Dalam MOU yang ditandatangani 23 Maret 2018 disebutkan bahwa pihak PT Semen Tonasa akan melakukan perlindungan Situs Cagar Budaya Bulu Sippong dengan cara penyelamatan, pengamanan, zonasi, pemeliharaan, dan pemugaran. Selain itu, melakukan pengembangan dengan cara penelitian, revitalisasi, dan adaptasi. Semen Tonasa juga akan melakukan pemanfaatan Situs Cagar Budaya Bulu Sippong untuk kepentingan agama, sosial, pendidikan, ilmu pengetahuan, teknologi, kebudayaan, dan pariwisata.
Sementara pihak Dirjen Kebudayaan, yang memberikan wewenang kepada Balai Pelestarian Cagar Budaya (BPCB) Sulsel, akan melakukan pendampingan teknis terkait perlindungan dan pengembangan situs. Pamong Budaya BPCB Sulsel Rustan mengatakan, sejauh ini, pembicaraan dengan pihak Semen Tonasa untuk pemeliharaan dan pengembangan situs antara lain dengan menanami kembali tanaman-tanaman endemik di sekitar goa dan membenahi area sekitar.
”Akan dibuat juga semacam taman dan pusat informasi terkait situs ini. Kemungkinan akan dibuat semacam duplikasi atau tiruan lukisan cadas yang nantinya bisa dilihat oleh pengunjung. Kami membatasi kunjungan langsung ke area goa karena kondisi di sana sangat rawan.

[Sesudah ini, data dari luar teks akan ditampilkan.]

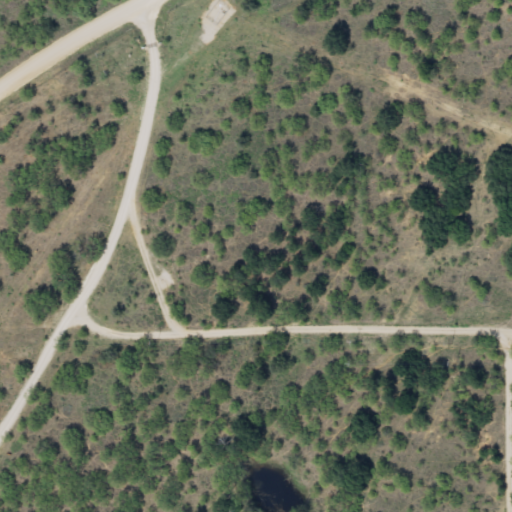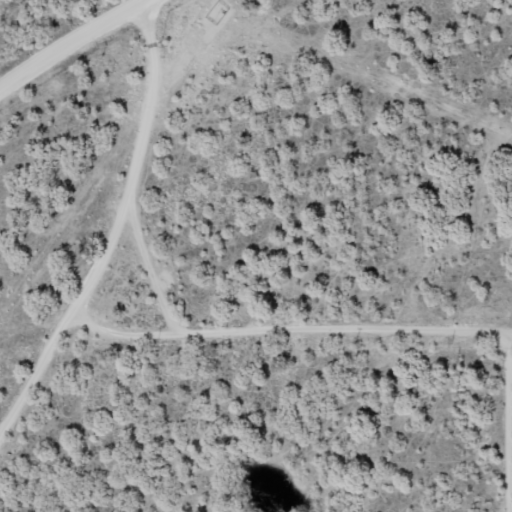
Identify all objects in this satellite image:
road: (173, 28)
road: (68, 80)
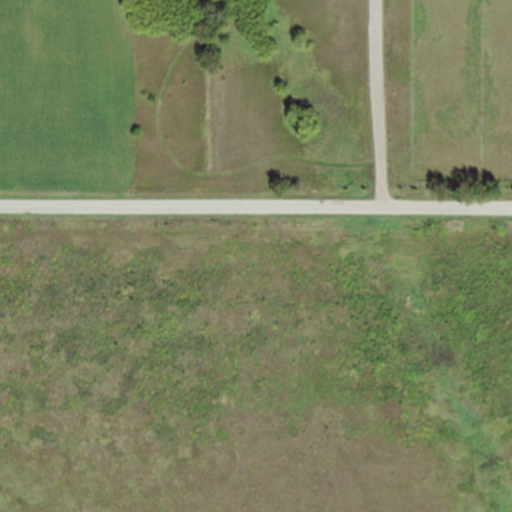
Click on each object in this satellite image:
road: (380, 102)
road: (256, 206)
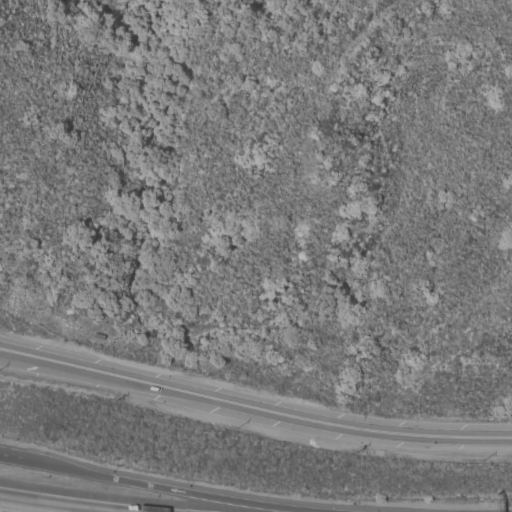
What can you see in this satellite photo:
park: (379, 37)
road: (158, 380)
road: (156, 395)
road: (413, 436)
road: (141, 487)
road: (22, 508)
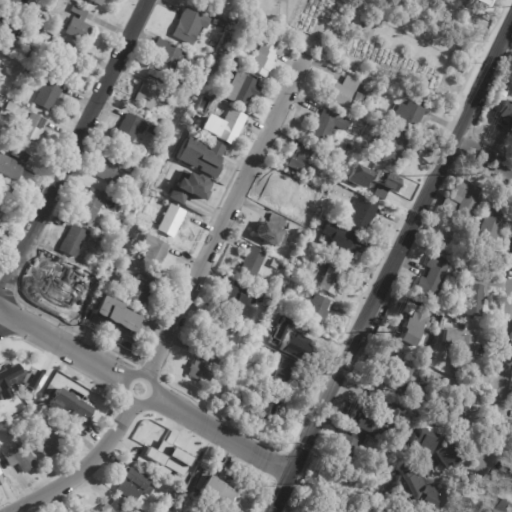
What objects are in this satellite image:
building: (97, 1)
building: (98, 1)
building: (10, 2)
building: (11, 2)
building: (480, 2)
park: (415, 19)
building: (219, 21)
building: (8, 23)
building: (79, 24)
building: (77, 25)
building: (189, 25)
building: (189, 25)
building: (7, 27)
building: (36, 31)
building: (44, 36)
building: (167, 55)
building: (64, 58)
building: (166, 58)
building: (261, 58)
building: (64, 59)
building: (261, 59)
building: (27, 69)
building: (185, 86)
building: (239, 88)
building: (239, 90)
building: (48, 92)
building: (149, 92)
building: (48, 93)
building: (348, 93)
building: (148, 94)
building: (347, 94)
building: (1, 104)
building: (337, 108)
building: (380, 111)
building: (503, 112)
building: (407, 114)
building: (504, 115)
building: (354, 116)
building: (409, 117)
building: (228, 124)
building: (328, 124)
building: (328, 125)
building: (227, 126)
building: (129, 127)
building: (33, 128)
building: (129, 128)
building: (32, 129)
building: (152, 129)
road: (73, 149)
building: (396, 149)
building: (395, 151)
building: (18, 154)
building: (199, 154)
road: (485, 154)
building: (199, 156)
building: (303, 158)
building: (301, 159)
building: (10, 161)
building: (333, 163)
building: (369, 164)
building: (111, 165)
building: (10, 167)
building: (109, 169)
building: (147, 174)
power tower: (448, 174)
building: (357, 175)
building: (380, 182)
building: (383, 184)
building: (188, 186)
building: (187, 188)
building: (308, 188)
building: (284, 190)
building: (466, 191)
building: (284, 192)
building: (4, 193)
building: (463, 198)
building: (92, 202)
building: (89, 205)
road: (227, 213)
building: (362, 213)
building: (361, 215)
building: (171, 219)
building: (170, 220)
building: (493, 221)
building: (492, 223)
building: (95, 226)
building: (270, 228)
building: (269, 229)
building: (73, 240)
building: (72, 241)
building: (339, 241)
building: (347, 245)
building: (153, 250)
building: (152, 252)
building: (322, 259)
building: (252, 261)
building: (251, 262)
building: (279, 263)
building: (112, 268)
road: (393, 271)
building: (60, 274)
building: (59, 275)
building: (433, 275)
building: (432, 276)
building: (105, 278)
building: (333, 278)
building: (90, 279)
building: (332, 279)
building: (140, 288)
building: (139, 290)
building: (154, 292)
building: (477, 295)
building: (235, 296)
building: (476, 296)
building: (238, 301)
building: (258, 305)
building: (317, 309)
building: (316, 310)
building: (114, 313)
building: (115, 314)
building: (413, 323)
building: (412, 324)
building: (217, 332)
power tower: (371, 332)
building: (302, 340)
building: (300, 341)
road: (61, 343)
building: (462, 346)
building: (462, 348)
building: (204, 367)
building: (432, 370)
building: (198, 371)
building: (285, 373)
building: (286, 374)
building: (399, 380)
building: (399, 380)
building: (12, 383)
building: (430, 383)
road: (155, 384)
building: (248, 389)
road: (119, 392)
building: (413, 400)
building: (27, 404)
building: (269, 405)
building: (269, 406)
building: (461, 407)
building: (69, 408)
building: (460, 410)
building: (79, 411)
building: (1, 417)
building: (377, 418)
road: (496, 418)
building: (375, 421)
road: (223, 433)
building: (420, 438)
building: (421, 438)
building: (48, 441)
building: (48, 442)
building: (348, 446)
building: (351, 446)
building: (164, 447)
building: (164, 447)
building: (447, 454)
building: (190, 456)
building: (448, 456)
building: (20, 458)
building: (20, 458)
building: (158, 464)
building: (158, 465)
road: (82, 472)
building: (1, 478)
building: (409, 478)
building: (2, 480)
building: (408, 481)
building: (181, 483)
building: (132, 485)
building: (133, 485)
building: (213, 490)
building: (217, 491)
building: (432, 497)
building: (429, 498)
building: (502, 505)
building: (503, 505)
building: (111, 507)
building: (112, 507)
building: (186, 509)
building: (166, 511)
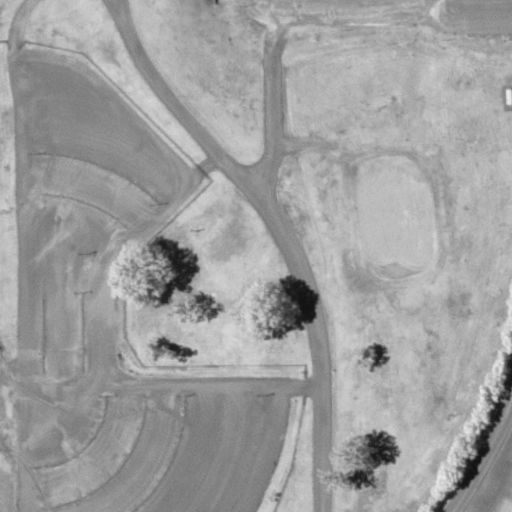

Selain itu, terjadi pengelupasan ekstrem pada lukisan yang bisa berpengaruh pada kelestariannya,” kata Rustan.
Saat ini, pihaknya sedang melakukan penelitian untuk mencari tahu apa yang menyebabkan pengelupasan lukisan cepat terjadi. Hal itu sekaligus mencari solusi untuk memperlambat pengelupasan, bahkan jika memungkinkan dipulihkan.
Sejauh ini, menurut Rustan, ada beberapa aspek yang dinilai berpengaruh pada proses pengelupasan, walau masih membutuhkan penelitian lebih jauh. Aspek tersebut di antaranya kelembaban, asap, dan anomali perubahan suhu di dalam goa. Efek ledakan dari proses pertambangan diduga juga dapat memengaruhi, walau sejauh ini belum ada penelitian yang bisa memastikan semua dugaan tersebut.
Situs ini telah masuk dalam pemeliharaan BPCB Sulsel. Awalnya, pada 2016, pihak BPCB Sulsel sebenarnya hanya meneliti proses pengelupasan pada lukisan ini. Lalu, mereka mengundang sejumlah peneliti untuk ikut melihat. Namun, peneliti mencoba melakukan pendataan usia lukisan cadas hingga akhirnya ditemukan bahwa lukisan ini berusia 44.000 tahun.
Penemuan yang mencengangkan panggung arkeologi global ini dilakukan tim peneliti arkeologi gabungan dari Pusat Penelitian Arkeologi Nasional, Universitas Griffith Australia, didukung Balai Arkeologi Sulawesi Selatan serta BPCB Sulsel.
Lukisan serupa juga ada di Muna, Sulawesi Tenggara. Namun, teknologi lukisan di Bulu Sippong lebih tinggi dari berbagai aspek dan juga mengandung adegan berburu yang sudah sangat tua.
Pada 2014, tim peneliti juga mengungkap lukisan stensil telapak tangan manusia purba tertua yang ditemukan di Leang Timpuseng, Kabupaten Maros, masih berada di kawasan karst Maros-Pangkep. Stensil itu berusia minimal 39.900 tahun.